Ultimi gli ebrei
“America first” (Trump), “Prima gli italiani” (Salvini). Ne prendo atto, anche se vi sono differenze contestuali. Ad esempio, il diritto dell’UE prevale sulle norme nazionali e, in caso di contrasto, queste ultime debbono essere disapplicate. Ne consegue che, al posto di “Prima gli italiani” potremmo proclamare “Prima l’Italia”, cercando che l’Italia sia ai primi posti o, auspicabilmente, addirittura al primo posto in Europa e nel mondo.
Sennonché, rilevo in ambito ebraico un indirizzo del tutto opposto perché, a fronte della solidarietà, doverosa, con le minoranze etniche e di ogni altro tipo, il riferimento agli ebrei riguarda il passato anziché il presente. Facciamo riferimento alla definizione di antisemitismo dell’IHRA. Il 16 Marzo scorso si leggeva sul sito parlamentare del M5S: “I crescenti episodi di antisemitismo nel nostro Paese e in Europa destano molta preoccupazione e sdegno. È urgente che anche l’Italia, come già altri paesi europei hanno fatto, adotti immediatamente la definizione di antisemitismo diffusa dall’International Holocaust Remembrance Alliance – IHRA. Lo ha dichiarato Paolo Lattanzio, portavoce del MoVimento 5 Stelle alla Camera dei Deputati, in una interrogazione parlamentare rivolta al ministro per le .Attività e per i beni culturali, Alberto Bonisoli”.
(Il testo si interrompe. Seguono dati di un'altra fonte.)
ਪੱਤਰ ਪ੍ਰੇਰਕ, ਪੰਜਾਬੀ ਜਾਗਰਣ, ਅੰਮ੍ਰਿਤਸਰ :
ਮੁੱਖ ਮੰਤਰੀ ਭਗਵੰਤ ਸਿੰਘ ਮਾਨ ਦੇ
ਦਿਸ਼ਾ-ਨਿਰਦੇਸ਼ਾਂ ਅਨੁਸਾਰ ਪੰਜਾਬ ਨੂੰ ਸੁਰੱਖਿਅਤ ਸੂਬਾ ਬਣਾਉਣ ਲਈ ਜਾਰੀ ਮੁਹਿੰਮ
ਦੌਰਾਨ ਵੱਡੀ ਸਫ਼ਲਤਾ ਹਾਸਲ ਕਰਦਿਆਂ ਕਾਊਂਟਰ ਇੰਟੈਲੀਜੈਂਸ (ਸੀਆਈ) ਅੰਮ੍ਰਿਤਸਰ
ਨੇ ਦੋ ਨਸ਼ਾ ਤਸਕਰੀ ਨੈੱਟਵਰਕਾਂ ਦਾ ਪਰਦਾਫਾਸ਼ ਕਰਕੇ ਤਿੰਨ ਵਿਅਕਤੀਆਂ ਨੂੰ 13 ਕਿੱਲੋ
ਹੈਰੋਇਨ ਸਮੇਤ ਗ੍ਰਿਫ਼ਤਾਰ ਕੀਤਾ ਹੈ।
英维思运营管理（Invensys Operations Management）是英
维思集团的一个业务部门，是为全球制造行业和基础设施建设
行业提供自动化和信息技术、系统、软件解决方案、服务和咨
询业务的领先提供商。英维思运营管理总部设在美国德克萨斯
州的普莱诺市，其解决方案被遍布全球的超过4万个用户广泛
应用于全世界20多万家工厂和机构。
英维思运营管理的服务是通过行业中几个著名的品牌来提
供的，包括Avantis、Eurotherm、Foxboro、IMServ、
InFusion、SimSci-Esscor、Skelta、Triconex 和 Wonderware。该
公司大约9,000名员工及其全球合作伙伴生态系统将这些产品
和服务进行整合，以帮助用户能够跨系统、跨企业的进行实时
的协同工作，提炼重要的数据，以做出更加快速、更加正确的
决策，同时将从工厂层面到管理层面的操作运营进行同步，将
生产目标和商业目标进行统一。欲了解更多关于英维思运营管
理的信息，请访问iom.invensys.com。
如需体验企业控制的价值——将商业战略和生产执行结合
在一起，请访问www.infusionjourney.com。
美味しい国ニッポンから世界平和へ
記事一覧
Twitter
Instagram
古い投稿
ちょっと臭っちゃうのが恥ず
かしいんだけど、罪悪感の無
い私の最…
Eppure, nulla si è ottenuto, malgrado l’esistenza di un mondo istituzionale ebraico corredato da un secondo mondo associativo ebraico. Il perché è presto detto; per timore di apparire come portatore di propri interessi, si subordinano le istanze dell’ebraismo a tutte le altre. Questo si è pure detto, laddove il linguaggio è stato tanto felpato quanto chiaro: “siate aperti”. Difendere, come tutti, il proprio diritto all’incolumità morale e materiale ci renderebbe chiusi e, di conseguenza, antipatici. Era la stessa alternativa degli anni trenta; come è andata a finire?